- _Work request_
Work through the entries below and show every line in which "atau" is found.

- _Page-level text extractions_
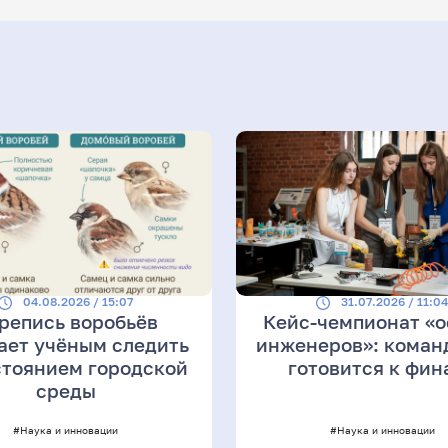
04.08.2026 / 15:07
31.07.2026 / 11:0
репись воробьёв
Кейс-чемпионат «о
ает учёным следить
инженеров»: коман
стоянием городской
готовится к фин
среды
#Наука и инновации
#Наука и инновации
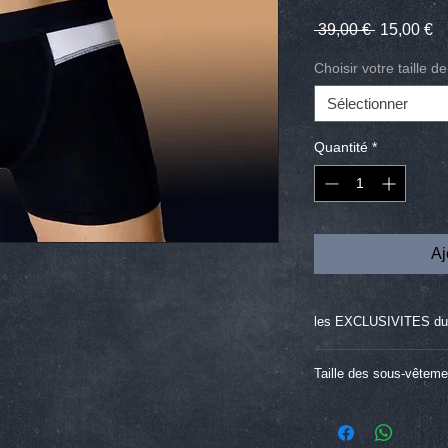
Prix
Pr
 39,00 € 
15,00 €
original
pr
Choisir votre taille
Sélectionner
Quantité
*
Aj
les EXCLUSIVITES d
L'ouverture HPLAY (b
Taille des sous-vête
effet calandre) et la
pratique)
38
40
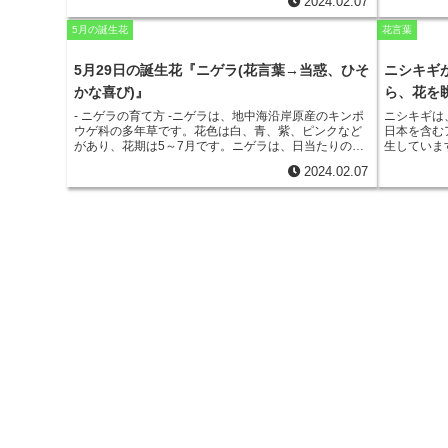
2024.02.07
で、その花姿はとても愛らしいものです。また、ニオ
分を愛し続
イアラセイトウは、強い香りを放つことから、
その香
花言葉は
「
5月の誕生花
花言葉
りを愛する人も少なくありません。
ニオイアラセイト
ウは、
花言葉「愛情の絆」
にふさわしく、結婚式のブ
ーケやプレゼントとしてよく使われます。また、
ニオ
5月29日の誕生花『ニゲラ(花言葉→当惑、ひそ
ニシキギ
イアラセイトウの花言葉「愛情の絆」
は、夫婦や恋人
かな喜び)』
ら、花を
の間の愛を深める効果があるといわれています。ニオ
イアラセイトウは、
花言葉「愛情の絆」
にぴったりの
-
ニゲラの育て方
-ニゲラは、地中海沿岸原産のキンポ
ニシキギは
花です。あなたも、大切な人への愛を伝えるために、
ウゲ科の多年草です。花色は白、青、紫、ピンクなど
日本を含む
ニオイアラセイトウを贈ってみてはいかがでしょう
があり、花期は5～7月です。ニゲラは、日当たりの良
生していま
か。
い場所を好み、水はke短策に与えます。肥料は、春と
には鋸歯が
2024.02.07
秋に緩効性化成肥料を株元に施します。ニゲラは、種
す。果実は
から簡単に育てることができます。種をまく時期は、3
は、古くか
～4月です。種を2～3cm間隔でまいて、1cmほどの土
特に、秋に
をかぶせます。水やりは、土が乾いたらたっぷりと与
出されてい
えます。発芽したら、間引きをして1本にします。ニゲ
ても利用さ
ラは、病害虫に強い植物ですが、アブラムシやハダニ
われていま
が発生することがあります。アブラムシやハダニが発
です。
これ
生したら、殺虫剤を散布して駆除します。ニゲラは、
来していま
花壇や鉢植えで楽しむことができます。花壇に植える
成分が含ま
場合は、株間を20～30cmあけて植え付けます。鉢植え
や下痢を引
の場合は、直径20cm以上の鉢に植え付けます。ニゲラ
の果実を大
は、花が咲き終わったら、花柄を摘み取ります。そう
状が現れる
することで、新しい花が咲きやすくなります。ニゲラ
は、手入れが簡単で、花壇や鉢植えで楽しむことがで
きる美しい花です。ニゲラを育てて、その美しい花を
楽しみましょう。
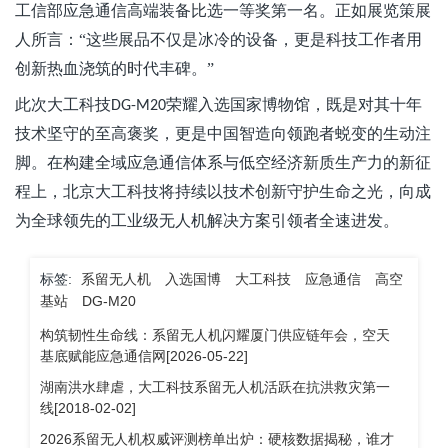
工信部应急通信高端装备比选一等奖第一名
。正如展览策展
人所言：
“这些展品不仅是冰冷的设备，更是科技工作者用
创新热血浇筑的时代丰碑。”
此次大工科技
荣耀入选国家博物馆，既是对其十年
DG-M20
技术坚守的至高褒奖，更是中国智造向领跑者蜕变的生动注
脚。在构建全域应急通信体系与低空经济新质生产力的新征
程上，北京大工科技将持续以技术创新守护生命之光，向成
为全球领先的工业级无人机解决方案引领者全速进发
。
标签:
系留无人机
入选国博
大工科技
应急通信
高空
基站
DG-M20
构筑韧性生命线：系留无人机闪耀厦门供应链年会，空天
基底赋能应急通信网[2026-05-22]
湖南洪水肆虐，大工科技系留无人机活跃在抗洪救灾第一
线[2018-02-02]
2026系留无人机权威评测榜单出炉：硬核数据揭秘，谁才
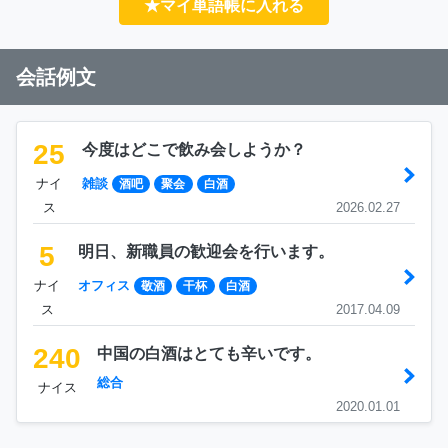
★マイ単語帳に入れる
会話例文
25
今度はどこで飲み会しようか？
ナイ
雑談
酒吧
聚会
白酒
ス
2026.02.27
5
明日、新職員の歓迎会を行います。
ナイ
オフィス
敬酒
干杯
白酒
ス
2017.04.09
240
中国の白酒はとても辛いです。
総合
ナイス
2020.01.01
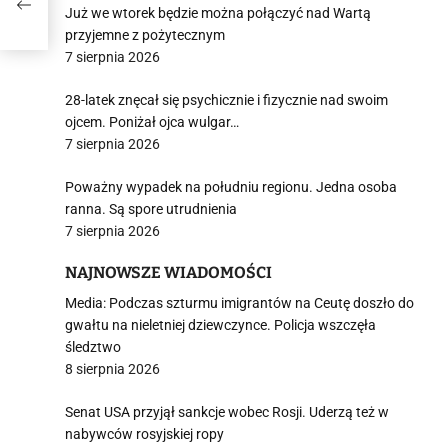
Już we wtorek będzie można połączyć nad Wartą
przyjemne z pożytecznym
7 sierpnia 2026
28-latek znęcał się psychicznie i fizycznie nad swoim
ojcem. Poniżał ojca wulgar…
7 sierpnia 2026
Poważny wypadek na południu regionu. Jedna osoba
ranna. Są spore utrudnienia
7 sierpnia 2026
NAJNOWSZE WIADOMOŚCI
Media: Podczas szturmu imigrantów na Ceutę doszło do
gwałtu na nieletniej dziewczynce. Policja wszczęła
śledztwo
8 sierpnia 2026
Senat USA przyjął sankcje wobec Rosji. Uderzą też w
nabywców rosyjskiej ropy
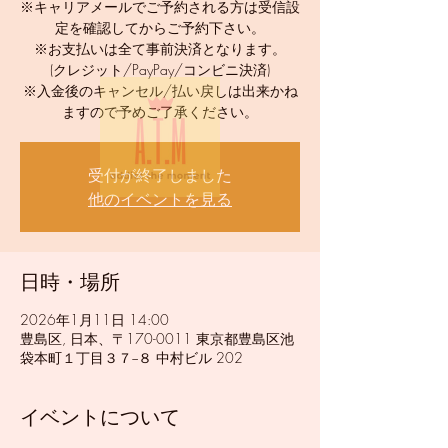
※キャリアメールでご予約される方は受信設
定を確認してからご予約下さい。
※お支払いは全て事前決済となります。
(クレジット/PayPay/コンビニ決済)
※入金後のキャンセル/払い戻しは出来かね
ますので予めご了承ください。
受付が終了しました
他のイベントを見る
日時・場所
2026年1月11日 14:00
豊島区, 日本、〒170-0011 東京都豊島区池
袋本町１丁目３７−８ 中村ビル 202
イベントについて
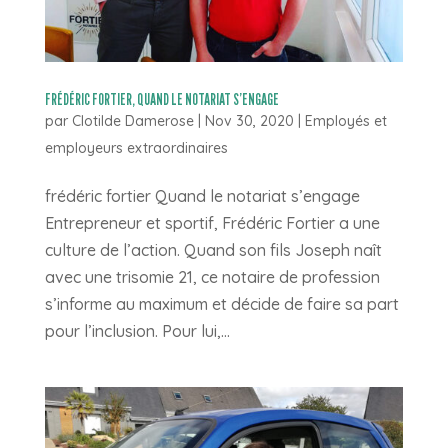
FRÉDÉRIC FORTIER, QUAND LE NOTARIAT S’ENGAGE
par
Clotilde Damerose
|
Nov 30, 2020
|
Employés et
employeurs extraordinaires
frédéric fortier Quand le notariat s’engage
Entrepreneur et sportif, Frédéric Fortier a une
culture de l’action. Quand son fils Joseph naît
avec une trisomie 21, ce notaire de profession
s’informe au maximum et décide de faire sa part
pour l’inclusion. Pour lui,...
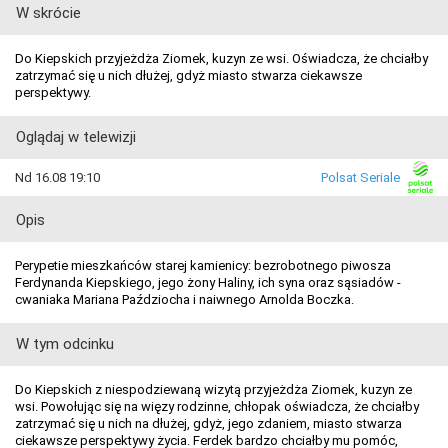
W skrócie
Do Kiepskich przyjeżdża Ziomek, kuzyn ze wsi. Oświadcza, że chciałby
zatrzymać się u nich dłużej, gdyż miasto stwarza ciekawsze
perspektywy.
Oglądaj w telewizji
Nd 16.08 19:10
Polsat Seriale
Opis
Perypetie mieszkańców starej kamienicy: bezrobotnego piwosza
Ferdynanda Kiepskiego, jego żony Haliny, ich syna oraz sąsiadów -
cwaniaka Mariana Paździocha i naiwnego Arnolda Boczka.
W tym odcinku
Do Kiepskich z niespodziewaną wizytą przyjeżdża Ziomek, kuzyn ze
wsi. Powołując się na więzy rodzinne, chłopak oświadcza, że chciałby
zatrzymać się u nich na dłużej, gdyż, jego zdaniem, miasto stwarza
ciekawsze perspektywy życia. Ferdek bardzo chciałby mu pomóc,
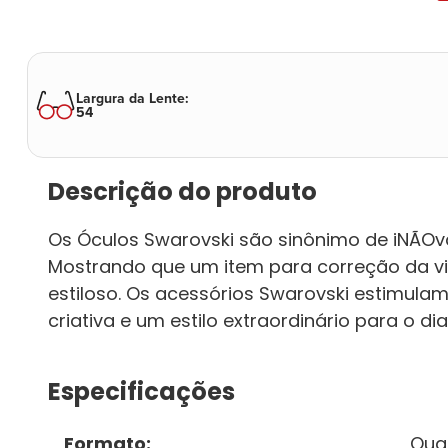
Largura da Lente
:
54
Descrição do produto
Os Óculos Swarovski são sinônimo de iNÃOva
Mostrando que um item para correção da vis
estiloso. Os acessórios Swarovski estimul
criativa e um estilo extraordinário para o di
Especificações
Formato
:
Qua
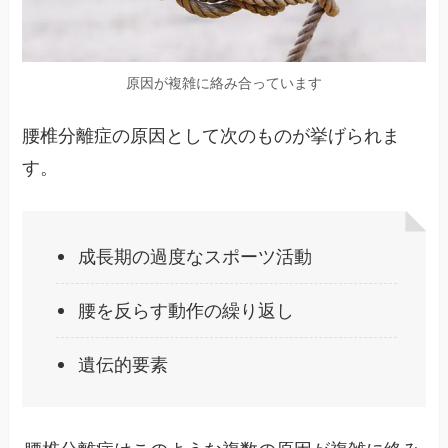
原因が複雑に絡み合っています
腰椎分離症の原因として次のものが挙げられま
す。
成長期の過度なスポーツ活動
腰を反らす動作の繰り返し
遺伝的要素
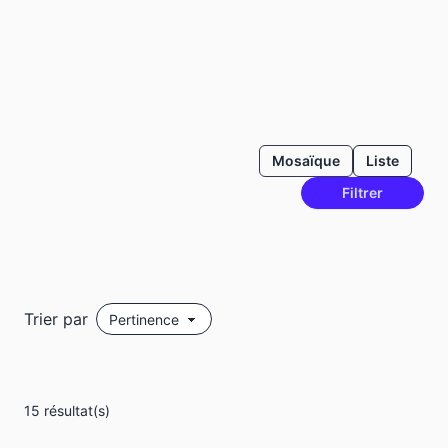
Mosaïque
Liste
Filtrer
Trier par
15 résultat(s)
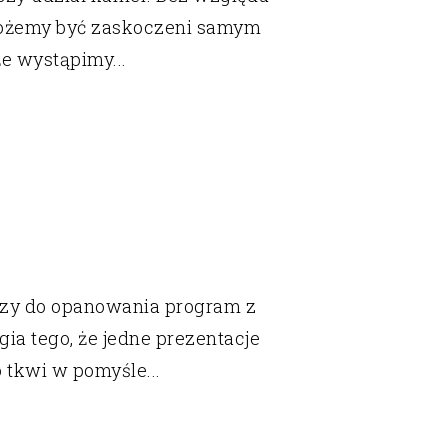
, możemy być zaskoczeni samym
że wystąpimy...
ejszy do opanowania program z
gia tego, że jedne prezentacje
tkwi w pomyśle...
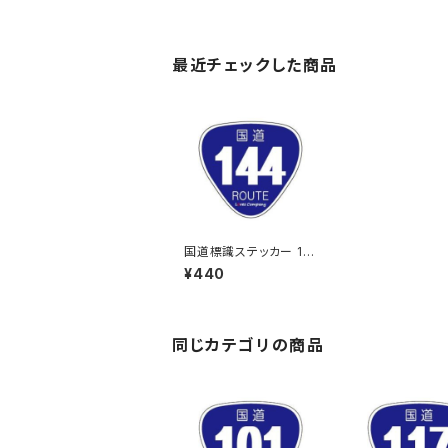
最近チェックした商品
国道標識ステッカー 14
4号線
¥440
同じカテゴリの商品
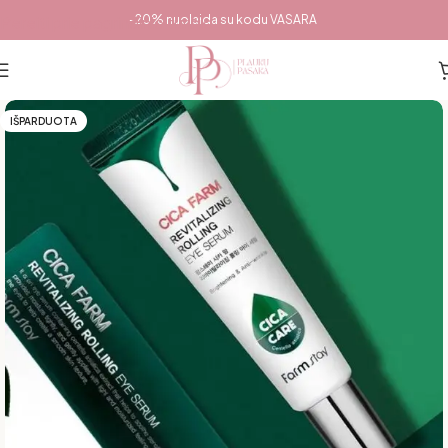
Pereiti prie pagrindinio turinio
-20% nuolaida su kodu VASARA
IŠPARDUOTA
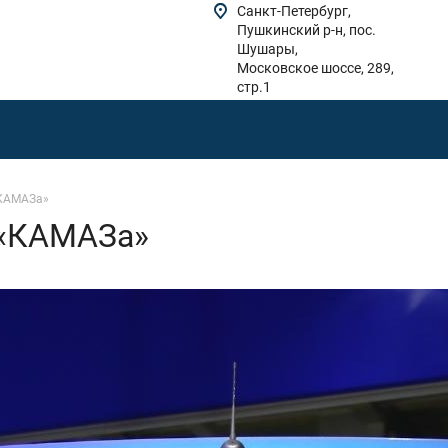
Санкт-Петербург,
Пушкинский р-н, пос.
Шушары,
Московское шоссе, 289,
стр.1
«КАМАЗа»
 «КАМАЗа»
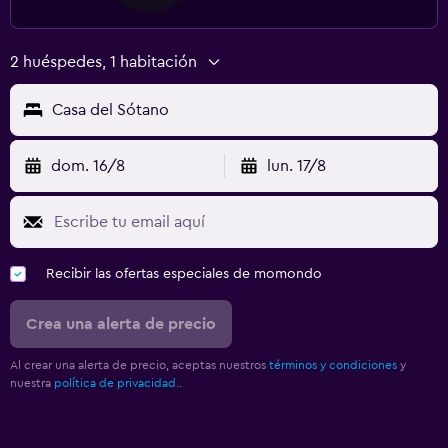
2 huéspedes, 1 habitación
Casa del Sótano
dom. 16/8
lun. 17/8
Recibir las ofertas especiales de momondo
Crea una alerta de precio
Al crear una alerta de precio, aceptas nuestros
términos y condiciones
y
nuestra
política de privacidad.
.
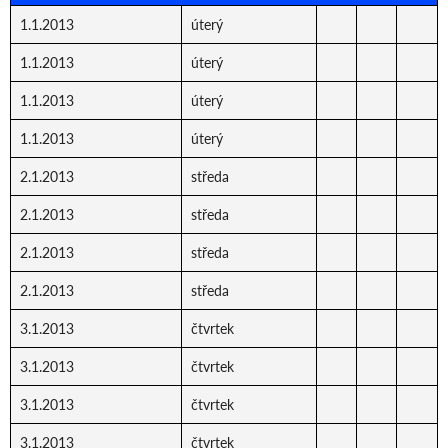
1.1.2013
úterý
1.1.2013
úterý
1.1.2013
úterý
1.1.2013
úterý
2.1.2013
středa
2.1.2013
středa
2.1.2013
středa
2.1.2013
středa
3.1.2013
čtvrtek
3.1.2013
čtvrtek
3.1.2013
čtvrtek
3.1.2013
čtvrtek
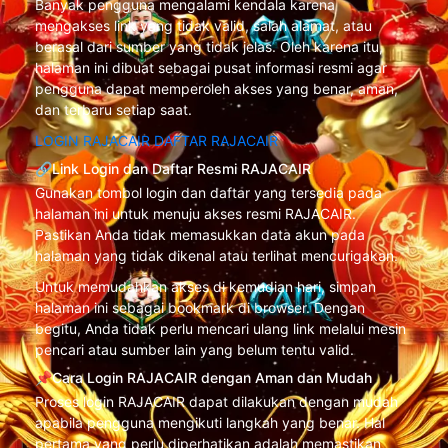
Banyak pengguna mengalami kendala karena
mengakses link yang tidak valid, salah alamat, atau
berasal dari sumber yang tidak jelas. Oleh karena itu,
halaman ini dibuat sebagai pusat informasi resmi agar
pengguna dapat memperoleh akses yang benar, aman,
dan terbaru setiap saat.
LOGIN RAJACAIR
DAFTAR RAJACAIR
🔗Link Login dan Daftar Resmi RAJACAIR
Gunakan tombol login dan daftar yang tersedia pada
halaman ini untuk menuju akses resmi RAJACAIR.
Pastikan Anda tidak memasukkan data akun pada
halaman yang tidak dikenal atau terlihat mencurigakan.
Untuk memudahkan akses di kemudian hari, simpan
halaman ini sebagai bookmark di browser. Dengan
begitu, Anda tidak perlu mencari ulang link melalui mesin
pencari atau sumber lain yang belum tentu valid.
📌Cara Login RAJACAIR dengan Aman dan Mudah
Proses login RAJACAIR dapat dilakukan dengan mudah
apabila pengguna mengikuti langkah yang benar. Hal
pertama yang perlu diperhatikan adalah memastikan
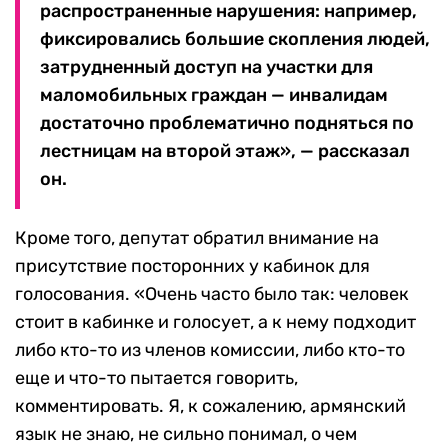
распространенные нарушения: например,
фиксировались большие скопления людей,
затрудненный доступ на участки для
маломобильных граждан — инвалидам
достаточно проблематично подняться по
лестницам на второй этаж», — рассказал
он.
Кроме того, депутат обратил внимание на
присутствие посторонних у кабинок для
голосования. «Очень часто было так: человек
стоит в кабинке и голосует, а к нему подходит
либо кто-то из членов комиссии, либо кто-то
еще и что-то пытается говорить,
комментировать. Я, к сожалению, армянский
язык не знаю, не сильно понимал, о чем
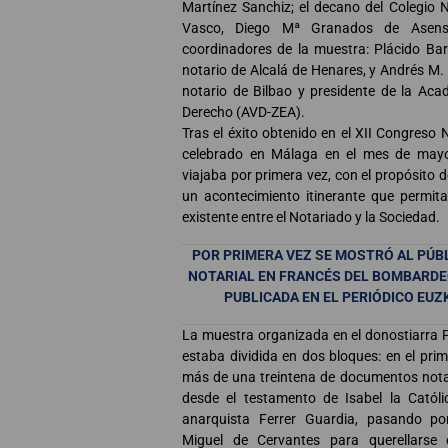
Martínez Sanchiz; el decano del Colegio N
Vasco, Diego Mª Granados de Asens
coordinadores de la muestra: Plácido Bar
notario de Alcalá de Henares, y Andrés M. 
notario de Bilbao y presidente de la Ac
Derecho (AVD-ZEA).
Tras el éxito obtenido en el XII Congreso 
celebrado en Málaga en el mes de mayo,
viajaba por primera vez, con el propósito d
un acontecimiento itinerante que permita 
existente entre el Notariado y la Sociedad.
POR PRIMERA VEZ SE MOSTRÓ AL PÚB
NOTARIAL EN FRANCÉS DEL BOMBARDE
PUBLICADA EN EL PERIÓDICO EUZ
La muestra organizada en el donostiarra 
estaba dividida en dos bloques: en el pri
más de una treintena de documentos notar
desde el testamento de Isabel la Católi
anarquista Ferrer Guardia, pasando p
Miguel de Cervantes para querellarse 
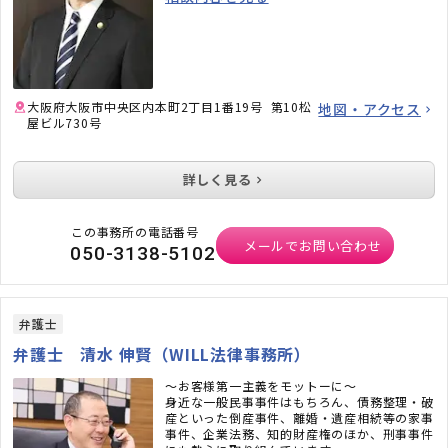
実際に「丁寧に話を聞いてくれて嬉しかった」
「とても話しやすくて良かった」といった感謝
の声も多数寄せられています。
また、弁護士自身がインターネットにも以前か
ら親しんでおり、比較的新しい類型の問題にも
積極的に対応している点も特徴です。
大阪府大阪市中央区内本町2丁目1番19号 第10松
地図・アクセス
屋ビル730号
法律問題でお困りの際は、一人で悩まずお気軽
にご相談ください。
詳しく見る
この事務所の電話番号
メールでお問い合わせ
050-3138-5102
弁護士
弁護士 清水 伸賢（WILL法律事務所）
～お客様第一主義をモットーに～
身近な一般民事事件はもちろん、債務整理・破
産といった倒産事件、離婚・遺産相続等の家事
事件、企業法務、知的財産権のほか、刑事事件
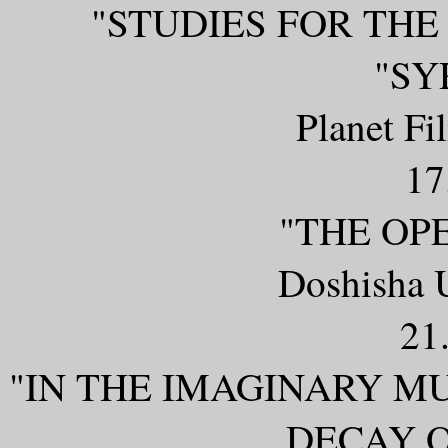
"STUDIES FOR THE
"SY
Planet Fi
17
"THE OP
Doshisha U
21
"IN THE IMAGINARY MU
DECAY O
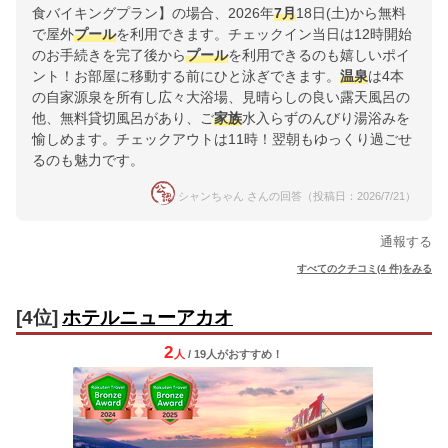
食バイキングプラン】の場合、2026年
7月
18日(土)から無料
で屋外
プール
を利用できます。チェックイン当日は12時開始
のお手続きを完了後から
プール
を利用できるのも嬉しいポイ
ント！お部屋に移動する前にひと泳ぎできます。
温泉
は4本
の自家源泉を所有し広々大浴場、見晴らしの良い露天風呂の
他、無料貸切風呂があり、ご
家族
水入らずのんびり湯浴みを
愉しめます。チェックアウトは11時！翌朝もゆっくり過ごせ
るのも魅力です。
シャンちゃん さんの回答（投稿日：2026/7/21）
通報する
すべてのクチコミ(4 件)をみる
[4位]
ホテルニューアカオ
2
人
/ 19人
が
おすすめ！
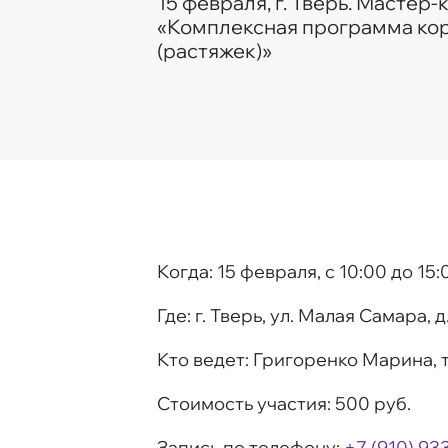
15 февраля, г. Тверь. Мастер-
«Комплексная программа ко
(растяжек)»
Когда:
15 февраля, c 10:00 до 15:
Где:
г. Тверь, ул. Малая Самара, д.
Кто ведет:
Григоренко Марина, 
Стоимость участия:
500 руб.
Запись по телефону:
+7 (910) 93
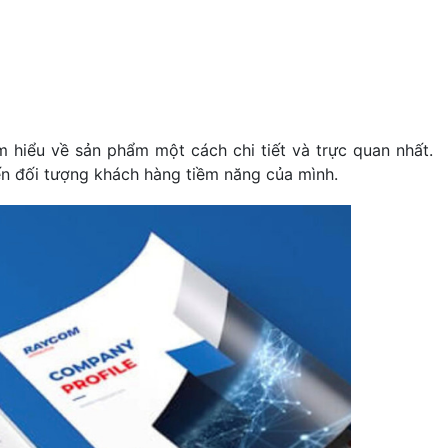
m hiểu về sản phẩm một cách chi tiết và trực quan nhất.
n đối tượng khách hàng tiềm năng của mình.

- _Result of the exercise_
mengakses link yang tidak valid, salah alamat, atau
halaman yang tidak dikenal atau terlihat mencurigakan.
pencari atau sumber lain yang belum tentu valid.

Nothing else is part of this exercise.